There isn’t much detail on what the committee intends to suggest, but it comes as federal banking and markets regulators increase their enforcement of traditional financial norms in the cryptocurrency business. Companies dealing in digital assets are urging Congress to develop a distinct set of rules for cryptocurrencies, as has been done in other places such as the European Union.
On Thursday, information from Coinbase Chief Legal Officer Paul Grewal was delivered. He advocated for a regulatory structure that will encourage the business while safeguarding customers’ interests. “Europe, the U.K., Australia and Singapore — just to name a few — are putting in place regulatory frameworks that are creating high standards for crypto,” he added. “It is truly a race to the top, and the U.S. is already behind.”

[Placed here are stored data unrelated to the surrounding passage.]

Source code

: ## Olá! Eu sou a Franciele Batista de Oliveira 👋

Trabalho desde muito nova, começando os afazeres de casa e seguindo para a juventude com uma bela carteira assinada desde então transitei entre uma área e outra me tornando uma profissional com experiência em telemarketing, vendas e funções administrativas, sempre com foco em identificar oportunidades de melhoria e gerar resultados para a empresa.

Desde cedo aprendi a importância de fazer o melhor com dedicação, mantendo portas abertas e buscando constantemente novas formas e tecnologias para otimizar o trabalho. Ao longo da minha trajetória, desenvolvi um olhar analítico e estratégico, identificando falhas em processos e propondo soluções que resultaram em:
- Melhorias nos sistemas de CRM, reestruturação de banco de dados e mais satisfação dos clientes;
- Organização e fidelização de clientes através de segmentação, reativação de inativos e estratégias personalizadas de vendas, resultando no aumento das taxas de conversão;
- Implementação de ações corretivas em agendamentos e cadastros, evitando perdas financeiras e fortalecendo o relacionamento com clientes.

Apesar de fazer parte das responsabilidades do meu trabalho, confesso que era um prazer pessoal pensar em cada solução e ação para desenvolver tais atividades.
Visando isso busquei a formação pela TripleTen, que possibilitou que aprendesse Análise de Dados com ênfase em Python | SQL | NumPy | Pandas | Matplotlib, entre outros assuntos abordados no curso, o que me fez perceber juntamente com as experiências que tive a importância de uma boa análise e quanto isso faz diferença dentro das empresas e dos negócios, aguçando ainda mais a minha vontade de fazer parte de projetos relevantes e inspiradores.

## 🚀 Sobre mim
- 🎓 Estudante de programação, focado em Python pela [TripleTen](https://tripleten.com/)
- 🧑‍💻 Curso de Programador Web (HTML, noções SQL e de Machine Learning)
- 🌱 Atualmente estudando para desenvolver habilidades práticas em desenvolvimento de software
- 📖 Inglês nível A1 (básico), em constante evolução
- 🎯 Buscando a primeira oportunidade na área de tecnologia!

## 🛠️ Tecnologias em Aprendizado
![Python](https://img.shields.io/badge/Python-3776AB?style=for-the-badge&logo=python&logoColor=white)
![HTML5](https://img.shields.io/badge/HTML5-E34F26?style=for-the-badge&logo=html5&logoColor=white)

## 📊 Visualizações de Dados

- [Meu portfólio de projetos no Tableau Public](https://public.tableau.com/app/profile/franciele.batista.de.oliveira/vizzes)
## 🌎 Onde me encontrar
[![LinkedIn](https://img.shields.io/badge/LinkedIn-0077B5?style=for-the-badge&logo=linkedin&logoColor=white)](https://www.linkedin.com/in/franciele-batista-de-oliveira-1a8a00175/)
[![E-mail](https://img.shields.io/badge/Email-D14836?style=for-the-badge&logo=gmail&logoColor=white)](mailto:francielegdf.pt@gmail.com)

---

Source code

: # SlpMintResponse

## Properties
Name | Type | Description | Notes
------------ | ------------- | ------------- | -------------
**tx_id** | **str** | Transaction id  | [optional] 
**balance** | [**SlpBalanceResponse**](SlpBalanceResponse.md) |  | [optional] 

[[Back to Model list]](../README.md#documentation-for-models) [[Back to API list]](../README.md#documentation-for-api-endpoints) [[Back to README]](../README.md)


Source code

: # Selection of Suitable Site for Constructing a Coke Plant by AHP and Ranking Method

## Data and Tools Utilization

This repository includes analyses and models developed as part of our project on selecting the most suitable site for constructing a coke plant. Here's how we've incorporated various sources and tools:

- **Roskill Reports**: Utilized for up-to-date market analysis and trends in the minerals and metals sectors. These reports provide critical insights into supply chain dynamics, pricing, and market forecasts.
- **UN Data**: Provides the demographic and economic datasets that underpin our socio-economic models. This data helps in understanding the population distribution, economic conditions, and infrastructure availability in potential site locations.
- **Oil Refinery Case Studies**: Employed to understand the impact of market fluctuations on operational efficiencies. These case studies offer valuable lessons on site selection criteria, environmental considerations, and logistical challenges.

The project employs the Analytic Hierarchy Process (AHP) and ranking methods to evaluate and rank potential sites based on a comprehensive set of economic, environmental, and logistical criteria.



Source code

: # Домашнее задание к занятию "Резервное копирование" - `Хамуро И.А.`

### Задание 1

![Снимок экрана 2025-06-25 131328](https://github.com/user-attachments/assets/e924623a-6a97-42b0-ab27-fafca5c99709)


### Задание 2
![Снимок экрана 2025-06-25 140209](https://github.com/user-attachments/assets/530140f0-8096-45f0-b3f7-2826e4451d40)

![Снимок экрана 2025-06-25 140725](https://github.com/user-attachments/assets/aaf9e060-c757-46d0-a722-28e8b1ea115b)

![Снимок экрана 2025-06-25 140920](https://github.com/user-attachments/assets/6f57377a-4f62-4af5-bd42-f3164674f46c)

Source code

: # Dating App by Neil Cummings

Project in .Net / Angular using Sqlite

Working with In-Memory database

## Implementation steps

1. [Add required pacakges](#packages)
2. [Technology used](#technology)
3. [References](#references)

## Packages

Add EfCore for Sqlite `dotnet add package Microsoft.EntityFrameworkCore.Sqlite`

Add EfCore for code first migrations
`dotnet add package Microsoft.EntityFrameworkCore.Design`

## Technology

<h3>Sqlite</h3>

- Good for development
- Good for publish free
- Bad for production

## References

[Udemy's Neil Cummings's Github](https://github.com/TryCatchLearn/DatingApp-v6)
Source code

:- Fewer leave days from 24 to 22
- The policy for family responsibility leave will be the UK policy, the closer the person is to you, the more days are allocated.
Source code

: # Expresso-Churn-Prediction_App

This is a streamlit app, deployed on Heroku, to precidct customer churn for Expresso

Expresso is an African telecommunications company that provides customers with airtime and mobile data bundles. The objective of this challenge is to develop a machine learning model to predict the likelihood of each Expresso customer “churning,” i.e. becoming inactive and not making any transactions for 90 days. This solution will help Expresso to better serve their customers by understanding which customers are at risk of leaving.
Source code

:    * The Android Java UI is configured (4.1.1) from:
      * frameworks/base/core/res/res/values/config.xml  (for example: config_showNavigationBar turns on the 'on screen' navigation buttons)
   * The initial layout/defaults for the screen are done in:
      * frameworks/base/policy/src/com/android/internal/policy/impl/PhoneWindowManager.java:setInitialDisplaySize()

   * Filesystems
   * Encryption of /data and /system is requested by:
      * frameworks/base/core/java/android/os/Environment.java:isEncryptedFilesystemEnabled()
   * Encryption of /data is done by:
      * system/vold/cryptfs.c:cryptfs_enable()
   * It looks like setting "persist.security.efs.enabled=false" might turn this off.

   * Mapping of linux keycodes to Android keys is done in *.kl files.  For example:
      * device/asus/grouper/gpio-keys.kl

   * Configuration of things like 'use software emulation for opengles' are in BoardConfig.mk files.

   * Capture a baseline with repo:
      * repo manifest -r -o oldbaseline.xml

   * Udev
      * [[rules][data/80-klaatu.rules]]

In testimony this week on Capitol Hill, Federal Reserve Chair Jerome Powell proposed that the House step in and regulate the market. Hill confronted him on the subject on Wednesday. He questioned Powell if a digital asset framework in the United States would allow banks, brokers, and custodians to understand how to engage in the market securely. Powell replied that it is necessary to have a strong “legal framework around digital activities”. He also claimed that it is something that can be done only by Congress.
Proposals in the bills include expressing legislative support for blockchain technology and digital assets, exempting blockchain developers from some reporting and licencing requirements, and reducing tax reporting requirements for crypto companies. At a committee markup scheduled for March 28, the proposal might be voted on.